Descaso por descaso, Gutiérrez denuncia em seu livro que os objetos arqueológicos encontrados pelo explorador estadunidense Hiram Bingham nas expedições de 1911, 1912 e 1915 foram levados para os Estados Unidos, na qualidade de empréstimo para “estudos científicos” na Universidade de Yale e nunca foram devolvidos. Destino fatídico foi reservado também às coleções correspondentes à história natural, que foram recolhidas nas mesmas expedições e ainda hoje estão no Instituto Smithsonian de Washington. Em 1978, no governo do general Francisco Morales Bermúdez, o obelisco de pedra da praça principal de Machu Picchu foi arrancado para que os reis da Espanha visitassem o local de helicóptero. Na movimentação o monólito se partiu e ficou por isso mesmo.

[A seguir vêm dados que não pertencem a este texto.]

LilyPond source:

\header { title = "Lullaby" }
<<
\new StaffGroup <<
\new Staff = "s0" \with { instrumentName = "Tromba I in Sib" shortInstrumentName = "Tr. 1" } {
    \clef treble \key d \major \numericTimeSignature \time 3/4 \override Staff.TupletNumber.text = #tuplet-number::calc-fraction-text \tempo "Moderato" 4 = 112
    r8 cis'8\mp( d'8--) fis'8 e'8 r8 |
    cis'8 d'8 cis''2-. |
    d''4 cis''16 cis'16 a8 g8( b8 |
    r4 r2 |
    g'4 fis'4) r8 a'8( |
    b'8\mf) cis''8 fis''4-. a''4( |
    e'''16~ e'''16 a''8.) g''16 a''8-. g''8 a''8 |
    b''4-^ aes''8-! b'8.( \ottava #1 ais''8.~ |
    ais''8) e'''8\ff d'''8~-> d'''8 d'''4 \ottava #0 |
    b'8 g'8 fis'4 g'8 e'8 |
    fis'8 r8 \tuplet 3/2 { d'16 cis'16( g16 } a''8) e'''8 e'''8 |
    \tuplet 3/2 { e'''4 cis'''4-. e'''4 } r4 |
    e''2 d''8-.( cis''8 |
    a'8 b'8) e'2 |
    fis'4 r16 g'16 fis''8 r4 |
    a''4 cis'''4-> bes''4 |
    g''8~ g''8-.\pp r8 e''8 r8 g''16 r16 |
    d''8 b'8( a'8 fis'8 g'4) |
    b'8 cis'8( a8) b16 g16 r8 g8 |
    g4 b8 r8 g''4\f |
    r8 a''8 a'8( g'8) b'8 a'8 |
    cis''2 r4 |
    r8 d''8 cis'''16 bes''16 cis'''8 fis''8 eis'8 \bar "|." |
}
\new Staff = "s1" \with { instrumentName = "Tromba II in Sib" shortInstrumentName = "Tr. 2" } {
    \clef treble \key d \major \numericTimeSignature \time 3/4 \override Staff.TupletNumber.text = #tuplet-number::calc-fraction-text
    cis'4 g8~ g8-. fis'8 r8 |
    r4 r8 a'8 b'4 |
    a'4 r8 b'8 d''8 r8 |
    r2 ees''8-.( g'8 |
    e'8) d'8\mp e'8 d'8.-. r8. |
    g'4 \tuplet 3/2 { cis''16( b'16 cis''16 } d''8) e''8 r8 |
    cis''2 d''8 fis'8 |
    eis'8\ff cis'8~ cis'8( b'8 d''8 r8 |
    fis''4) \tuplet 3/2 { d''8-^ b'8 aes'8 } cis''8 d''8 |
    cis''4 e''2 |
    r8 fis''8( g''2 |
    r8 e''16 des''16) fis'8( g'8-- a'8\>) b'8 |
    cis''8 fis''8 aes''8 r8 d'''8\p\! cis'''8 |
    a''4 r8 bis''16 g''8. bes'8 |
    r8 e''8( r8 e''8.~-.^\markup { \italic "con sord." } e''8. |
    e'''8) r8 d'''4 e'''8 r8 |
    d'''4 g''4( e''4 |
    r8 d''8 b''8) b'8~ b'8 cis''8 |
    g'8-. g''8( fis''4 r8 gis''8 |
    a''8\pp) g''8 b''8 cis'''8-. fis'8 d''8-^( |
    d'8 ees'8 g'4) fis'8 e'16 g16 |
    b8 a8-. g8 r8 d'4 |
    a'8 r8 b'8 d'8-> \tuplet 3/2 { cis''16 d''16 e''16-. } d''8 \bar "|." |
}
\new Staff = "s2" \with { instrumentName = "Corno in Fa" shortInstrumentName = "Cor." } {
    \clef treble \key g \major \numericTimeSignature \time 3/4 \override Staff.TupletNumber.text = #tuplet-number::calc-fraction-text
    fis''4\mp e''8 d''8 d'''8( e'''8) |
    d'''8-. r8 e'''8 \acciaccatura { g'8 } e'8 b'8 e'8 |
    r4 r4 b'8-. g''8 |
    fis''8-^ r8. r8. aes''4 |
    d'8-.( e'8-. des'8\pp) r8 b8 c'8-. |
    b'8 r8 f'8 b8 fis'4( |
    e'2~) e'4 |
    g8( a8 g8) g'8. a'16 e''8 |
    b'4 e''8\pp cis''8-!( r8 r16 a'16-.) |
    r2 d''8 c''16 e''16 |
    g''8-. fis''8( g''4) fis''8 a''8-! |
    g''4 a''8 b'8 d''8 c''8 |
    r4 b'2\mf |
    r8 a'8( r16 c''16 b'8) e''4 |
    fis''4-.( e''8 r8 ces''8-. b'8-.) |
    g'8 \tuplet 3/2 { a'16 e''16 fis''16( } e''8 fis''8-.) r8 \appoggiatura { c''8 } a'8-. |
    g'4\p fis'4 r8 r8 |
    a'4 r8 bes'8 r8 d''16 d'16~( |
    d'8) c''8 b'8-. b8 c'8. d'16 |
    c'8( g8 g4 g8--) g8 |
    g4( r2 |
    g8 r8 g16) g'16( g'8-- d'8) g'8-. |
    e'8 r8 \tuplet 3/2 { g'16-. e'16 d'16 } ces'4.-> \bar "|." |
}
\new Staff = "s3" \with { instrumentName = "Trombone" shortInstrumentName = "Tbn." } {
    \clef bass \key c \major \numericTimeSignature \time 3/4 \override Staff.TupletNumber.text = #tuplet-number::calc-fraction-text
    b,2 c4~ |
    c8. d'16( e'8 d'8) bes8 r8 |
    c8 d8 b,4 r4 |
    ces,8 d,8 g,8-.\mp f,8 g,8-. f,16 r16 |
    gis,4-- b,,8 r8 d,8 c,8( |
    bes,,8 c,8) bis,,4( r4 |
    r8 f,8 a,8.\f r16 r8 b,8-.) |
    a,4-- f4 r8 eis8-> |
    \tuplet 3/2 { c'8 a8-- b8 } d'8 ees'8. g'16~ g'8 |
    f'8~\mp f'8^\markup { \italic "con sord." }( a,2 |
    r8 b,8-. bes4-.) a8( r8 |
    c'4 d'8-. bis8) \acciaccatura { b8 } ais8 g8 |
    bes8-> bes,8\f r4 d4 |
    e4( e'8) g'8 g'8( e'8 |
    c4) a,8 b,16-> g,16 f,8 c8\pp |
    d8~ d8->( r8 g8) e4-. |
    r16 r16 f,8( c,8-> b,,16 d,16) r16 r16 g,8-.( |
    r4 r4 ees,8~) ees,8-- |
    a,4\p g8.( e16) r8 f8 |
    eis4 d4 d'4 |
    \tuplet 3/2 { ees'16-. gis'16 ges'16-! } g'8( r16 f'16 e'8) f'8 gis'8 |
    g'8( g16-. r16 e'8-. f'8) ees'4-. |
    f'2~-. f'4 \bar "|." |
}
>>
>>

Esse histórico de maus-tratos ao que a cultura inca tem de mais sagrado, como Machu Picchu, tem alimentado pelas terras andinas a ideia de que um dia o Inca vai voltar. Não como um retorno ao passado, mas como algo que seja capaz de recuperar o equilíbrio da cultura com a natureza e que possa fazer valer os princípios incaicos. Ser franco (ama llulla), ser honrado (ama suwa) e ser trabalhador (ama qella) está na base do ideário perdido com a desaparição do Estado Tawantinsuyo. O próprio Cosme Gutiérrez explicita sua expectativa de que a ignorância será vencida, a pobreza superada e a corrupção varrida, para que as populações andinas retomem o verdadeiro sentido de suas vidas, dentro do mais estrito respeito à natureza e ao criador (Wiraqocha).

A palavra Inca quer dizer governante, guia, modelo. O inca era a pessoa que alcançava a sabedoria, que tinha a espiritualidade elevada, um corpo fisicamente forte e que era capaz de falar com Deus.